*** Begin section ***

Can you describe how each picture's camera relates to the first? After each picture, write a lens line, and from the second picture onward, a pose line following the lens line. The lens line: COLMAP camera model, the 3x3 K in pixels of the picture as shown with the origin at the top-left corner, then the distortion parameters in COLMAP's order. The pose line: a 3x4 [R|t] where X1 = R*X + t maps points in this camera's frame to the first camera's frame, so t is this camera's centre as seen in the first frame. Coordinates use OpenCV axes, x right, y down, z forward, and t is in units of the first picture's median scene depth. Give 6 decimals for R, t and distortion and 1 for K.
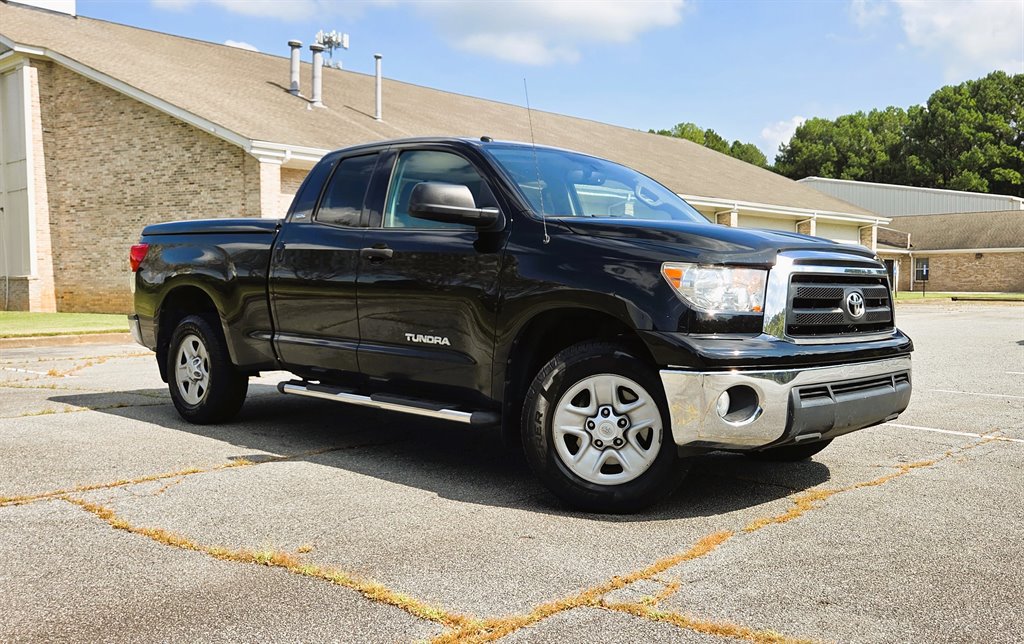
lens RADIAL K [[964.0, 0, 550.8], [0, 964.0, 317.8], [0, 0, 1]] dist [0.035485, 0.000000]
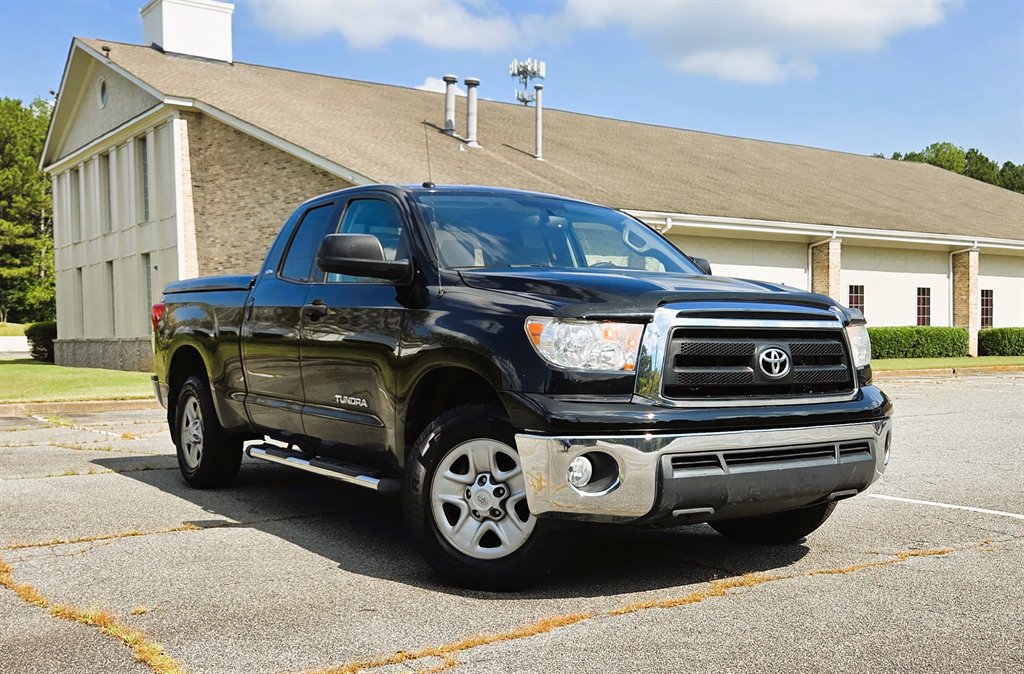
lens RADIAL K [[1112.8, 0, 547.0], [0, 1112.8, 381.2], [0, 0, 1]] dist [0.061466, 0.000000]
pose [[0.976522, 0.000581, -0.215415, 0.064552], [-0.000539, 1.000000, 0.000253, 0.000630], [0.215415, -0.000131, 0.976523, -0.004709]]
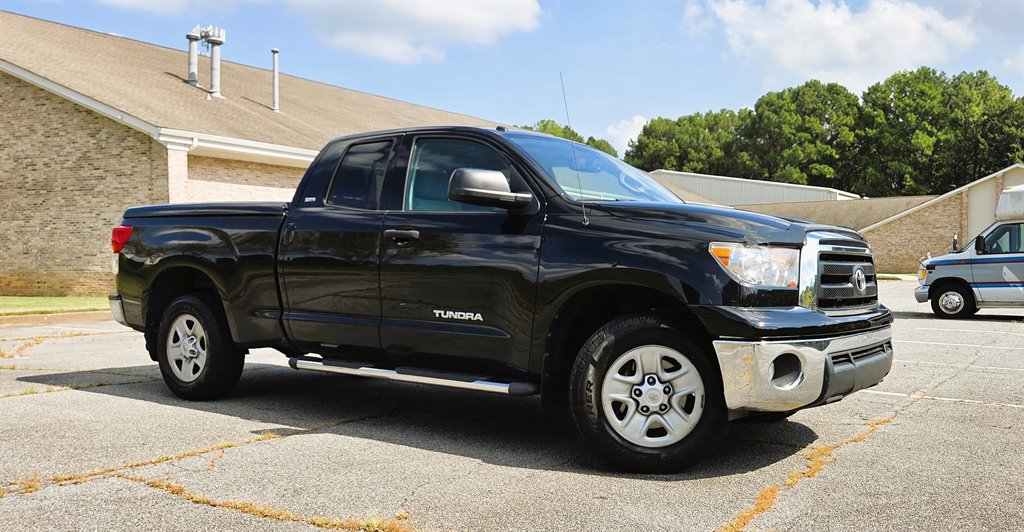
lens RADIAL K [[880.1, 0, 525.6], [0, 880.1, 295.9], [0, 0, 1]] dist [0.039532, -0.025839]
pose [[0.991996, -0.007833, 0.126022, -0.038825], [0.007915, 0.999969, -0.000147, 0.000330], [-0.126017, 0.001143, 0.992027, 0.006251]]
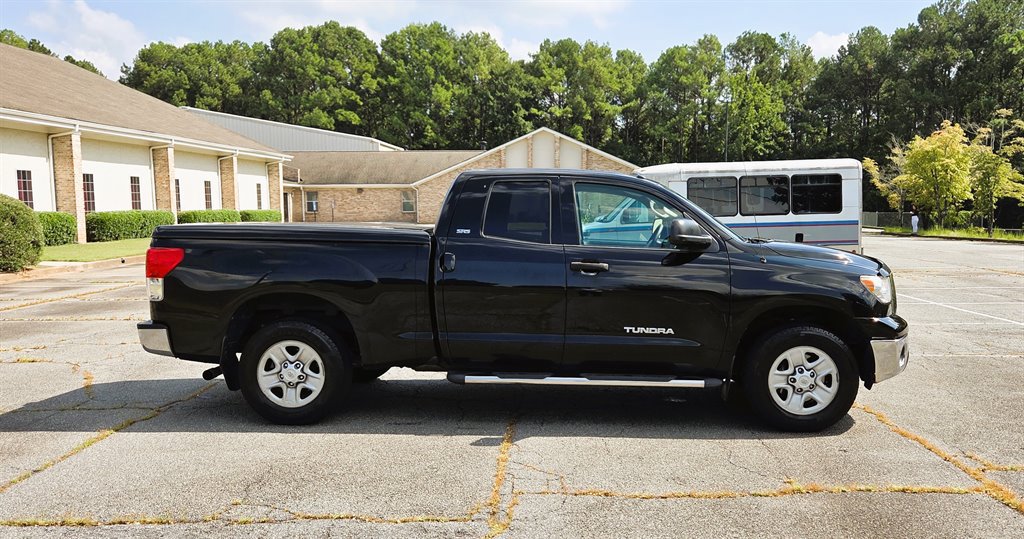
lens RADIAL K [[931.7, 0, 557.9], [0, 931.7, 290.4], [0, 0, 1]] dist [0.049491, 0.000000]
pose [[0.747023, -0.065140, 0.661599, -0.240016], [0.026852, 0.997332, 0.067877, -0.027943], [-0.664255, -0.032941, 0.746779, 0.023380]]
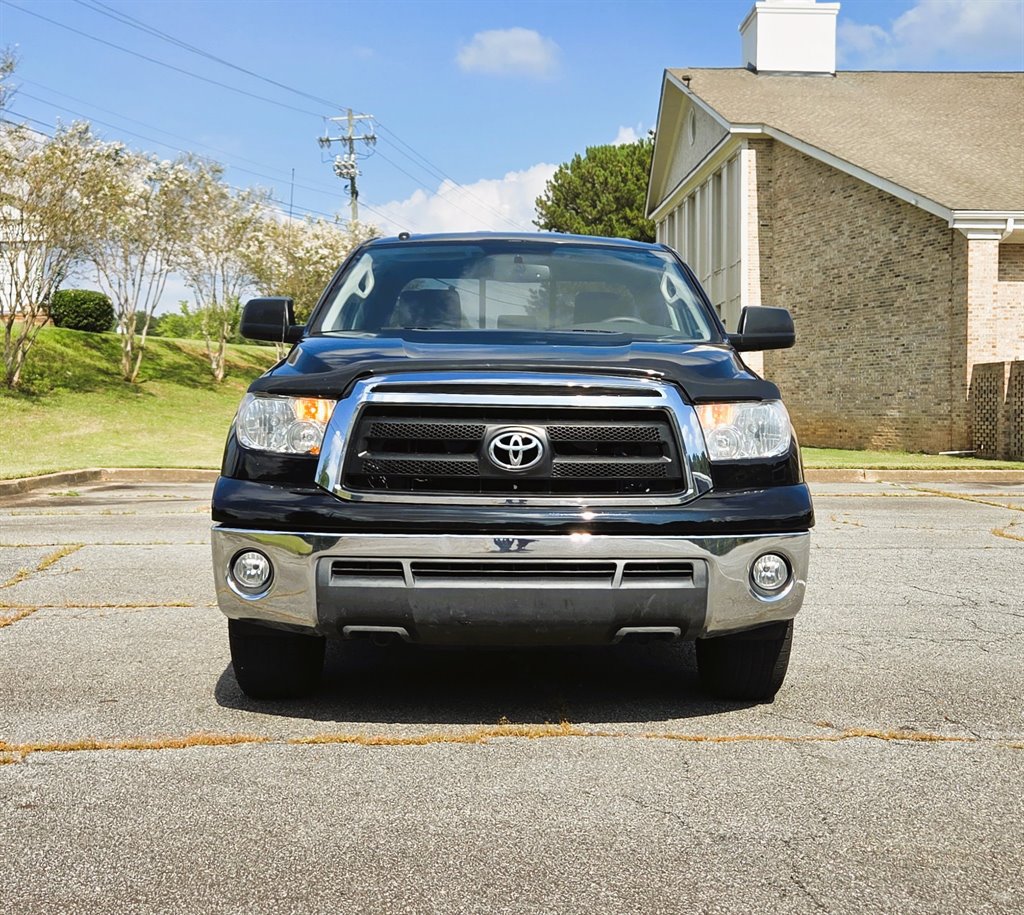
lens RADIAL K [[1346.7, 0, 533.6], [0, 1346.7, 452.2], [0, 0, 1]] dist [0.081751, 0.000000]
pose [[0.697315, 0.027858, -0.716224, 0.194006], [-0.029874, 0.999506, 0.009791, -0.004251], [0.716142, 0.014569, 0.697802, 0.068805]]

*** End section ***

- [WHAT THE TASK REQUIRES] Print the entries above verbatim, line by line, leaving out the pictures.

- [EXERCISE RESULT]
Can you describe how each picture's camera relates to the first? After each picture, write a lens line, and from the second picture onward, a pose line following the lens line. The lens line: COLMAP camera model, the 3x3 K in pixels of the picture as shown with the origin at the top-left corner, then the distortion parameters in COLMAP's order. The pose line: a 3x4 [R|t] where X1 = R*X + t maps points in this camera's frame to the first camera's frame, so t is this camera's centre as seen in the first frame. Coordinates use OpenCV axes, x right, y down, z forward, and t is in units of the first picture's median scene depth. Give 6 decimals for R, t and distortion and 1 for K.
lens RADIAL K [[964.0, 0, 550.8], [0, 964.0, 317.8], [0, 0, 1]] dist [0.035485, 0.000000]
lens RADIAL K [[1112.8, 0, 547.0], [0, 1112.8, 381.2], [0, 0, 1]] dist [0.061466, 0.000000]
pose [[0.976522, 0.000581, -0.215415, 0.064552], [-0.000539, 1.000000, 0.000253, 0.000630], [0.215415, -0.000131, 0.976523, -0.004709]]
lens RADIAL K [[880.1, 0, 525.6], [0, 880.1, 295.9], [0, 0, 1]] dist [0.039532, -0.025839]
pose [[0.991996, -0.007833, 0.126022, -0.038825], [0.007915, 0.999969, -0.000147, 0.000330], [-0.126017, 0.001143, 0.992027, 0.006251]]
lens RADIAL K [[931.7, 0, 557.9], [0, 931.7, 290.4], [0, 0, 1]] dist [0.049491, 0.000000]
pose [[0.747023, -0.065140, 0.661599, -0.240016], [0.026852, 0.997332, 0.067877, -0.027943], [-0.664255, -0.032941, 0.746779, 0.023380]]
lens RADIAL K [[1346.7, 0, 533.6], [0, 1346.7, 452.2], [0, 0, 1]] dist [0.081751, 0.000000]
pose [[0.697315, 0.027858, -0.716224, 0.194006], [-0.029874, 0.999506, 0.009791, -0.004251], [0.716142, 0.014569, 0.697802, 0.068805]]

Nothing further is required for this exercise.